**** Data listing

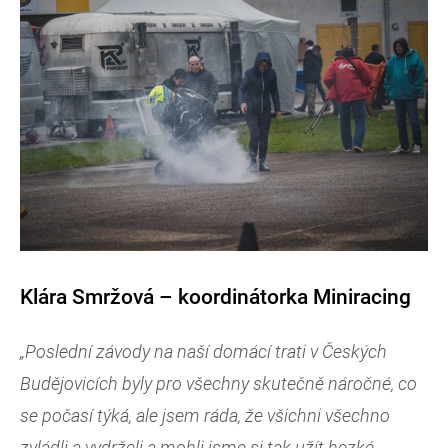
Klára Smržová – koordinátorka Miniracing
„Poslední závody na naší domácí trati v Českých
Budějovicích byly pro všechny skutečně náročné, co
se počasí týká, ale jsem ráda, že všichni všechno
zvládli a vydrželi a mohli jsme si tak užít hezké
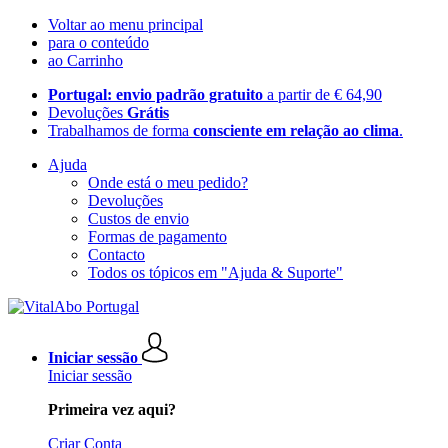
Voltar ao menu principal
para o conteúdo
ao Carrinho
Portugal: envio padrão gratuito
a partir de € 64,90
Devoluções
Grátis
Trabalhamos de forma
consciente em relação ao clima
.
Ajuda
Onde está o meu pedido?
Devoluções
Custos de envio
Formas de pagamento
Contacto
Todos os tópicos em "Ajuda & Suporte"
Iniciar sessão
Iniciar sessão
Primeira vez aqui?
Criar Conta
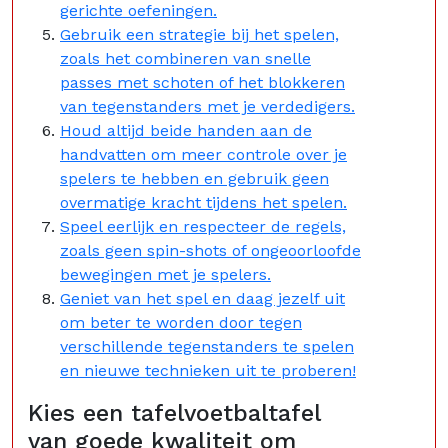
gerichte oefeningen.
Gebruik een strategie bij het spelen,
zoals het combineren van snelle
passes met schoten of het blokkeren
van tegenstanders met je verdedigers.
Houd altijd beide handen aan de
handvatten om meer controle over je
spelers te hebben en gebruik geen
overmatige kracht tijdens het spelen.
Speel eerlijk en respecteer de regels,
zoals geen spin-shots of ongeoorloofde
bewegingen met je spelers.
Geniet van het spel en daag jezelf uit
om beter te worden door tegen
verschillende tegenstanders te spelen
en nieuwe technieken uit te proberen!
Kies een tafelvoetbaltafel
van goede kwaliteit om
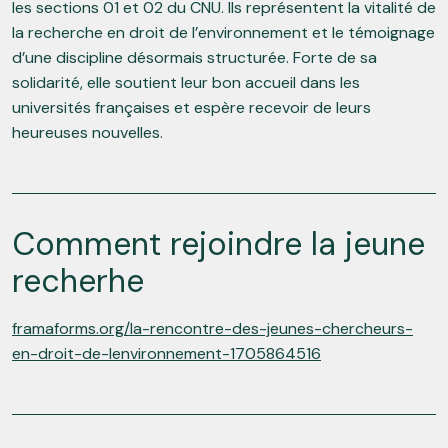
les sections 01 et 02 du CNU. Ils représentent la vitalité de
la recherche en droit de l’environnement et le témoignage
d’une discipline désormais structurée. Forte de sa
solidarité, elle soutient leur bon accueil dans les
universités françaises et espère recevoir de leurs
heureuses nouvelles.
Comment rejoindre la jeune
recherhe
framaforms.org/la-rencontre-des-jeunes-chercheurs-
en-droit-de-lenvironnement-1705864516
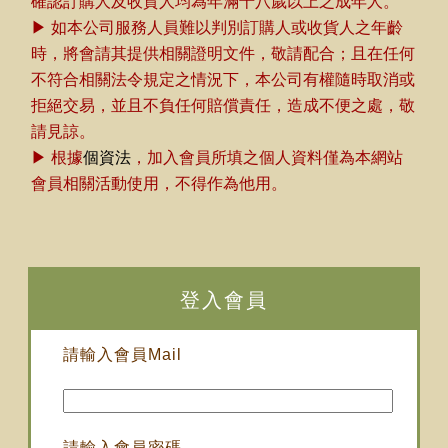
確認訂購人及收貨人均為年滿十八歲以上之成年人。
▶ 如本公司服務人員難以判別訂購人或收貨人之年齡
時，將會請其提供相關證明文件，敬請配合；且在任何
不符合相關法令規定之情況下，本公司有權隨時取消或
拒絕交易，並且不負任何賠償責任，造成不便之處，敬
請見諒。
▶ 根據
個資法
，加入會員所填之個人資料僅為本網站
會員相關活動使用，不得作為他用。
登入會員
請輸入會員Mail
請輸入會員密碼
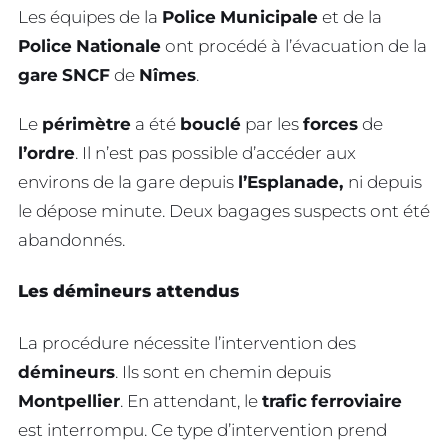
Les équipes de la
Police
Municipale
et de la
Police
Nationale
ont procédé à l’évacuation de la
gare
SNCF
de
Nîmes
.
Le
périmètre
a été
bouclé
par les
forces
de
l’ordre
. Il n’est pas possible d’accéder aux
environs de la gare depuis
l’Esplanade,
ni depuis
le dépose minute. Deux bagages suspects ont été
abandonnés.
Les démineurs attendus
La procédure nécessite l’intervention des
démineurs
. Ils sont en chemin depuis
Montpellier
. En attendant, le
trafic
ferroviaire
est interrompu. Ce type d’intervention prend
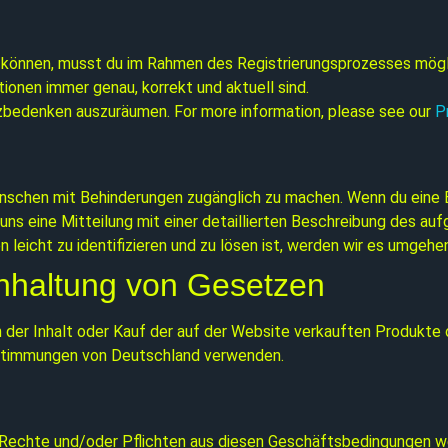
 können, musst du im Rahmen des Registrierungsprozesses mögl
ionen immer genau, korrekt und aktuell sind.
tzbedenken auszuräumen. For more information, please see our
P
 Menschen mit Behinderungen zugänglich zu machen. Wenn du eine
ch, uns eine Mitteilung mit einer detaillierten Beschreibung de
leicht zu identifizieren und zu lösen ist, werden wir es umgeh
inhaltung von Gesetzen
 der Inhalt oder Kauf der auf der Website verkauften Produkte od
estimmungen von Deutschland verwenden.
 Rechte und/oder Pflichten aus diesen Geschäftsbedingungen we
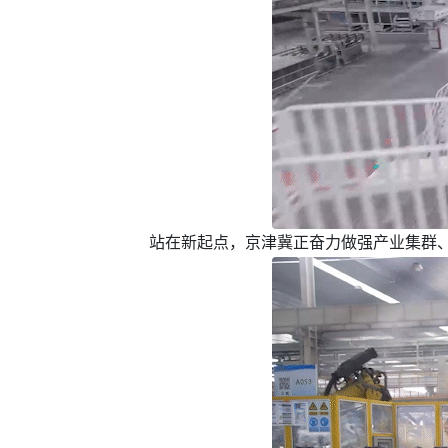
站在新起点，京津冀正奋力做强产业集群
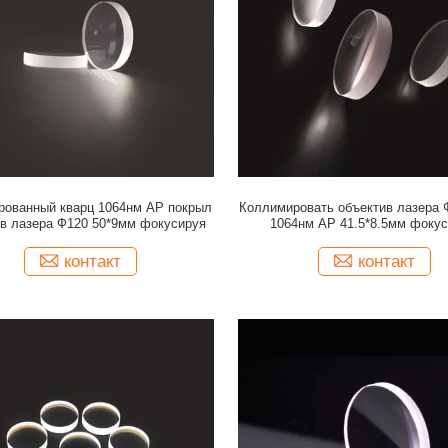
рованный кварц 1064нм АР покрыл
Коллимировать объектив лазера 
ив лазера Ф120 50*9мм фокусируя
1064нм АР 41.5*8.5мм фоку
контакт
контакт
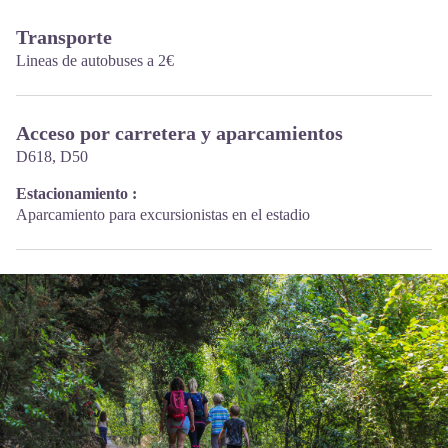
Transporte
Lineas de autobuses a 2€
Acceso por carretera y aparcamientos
D618, D50
Estacionamiento :
Aparcamiento para excursionistas en el estadio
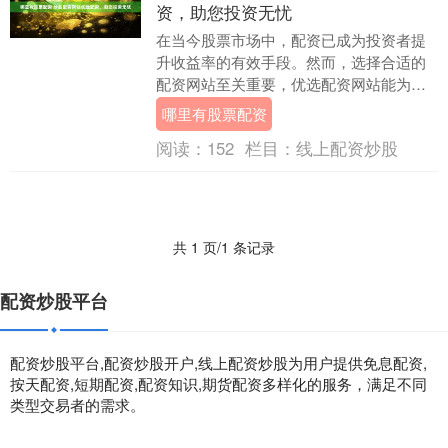
资，助您投资无忧
在当今股票市场中，配资已成为投资者提
升收益率的有效手段。然而，选择合适的
配资网站至关重要，优选配资网站能为投
资者提供安全、可靠的配资服务，助其投
哪里有股票配资
资无忧。 然而，....
阅读：
152
栏目：
线上配资炒股
共 1 页/1 条记录
配资炒股平台
配资炒股平台,配资炒股开户,线上配资炒股为用户提供免息配资,
按天配资,短期配资,配资知识,期货配资多样化的服务，满足不同
类型交易者的需求。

********

__Assignment__: Return all lines in the entries above that carry the word "spelen".

__Answer__:
Gebruik een strategie bij het spelen,
overmatige kracht tijdens het spelen.
verschillende tegenstanders te spelen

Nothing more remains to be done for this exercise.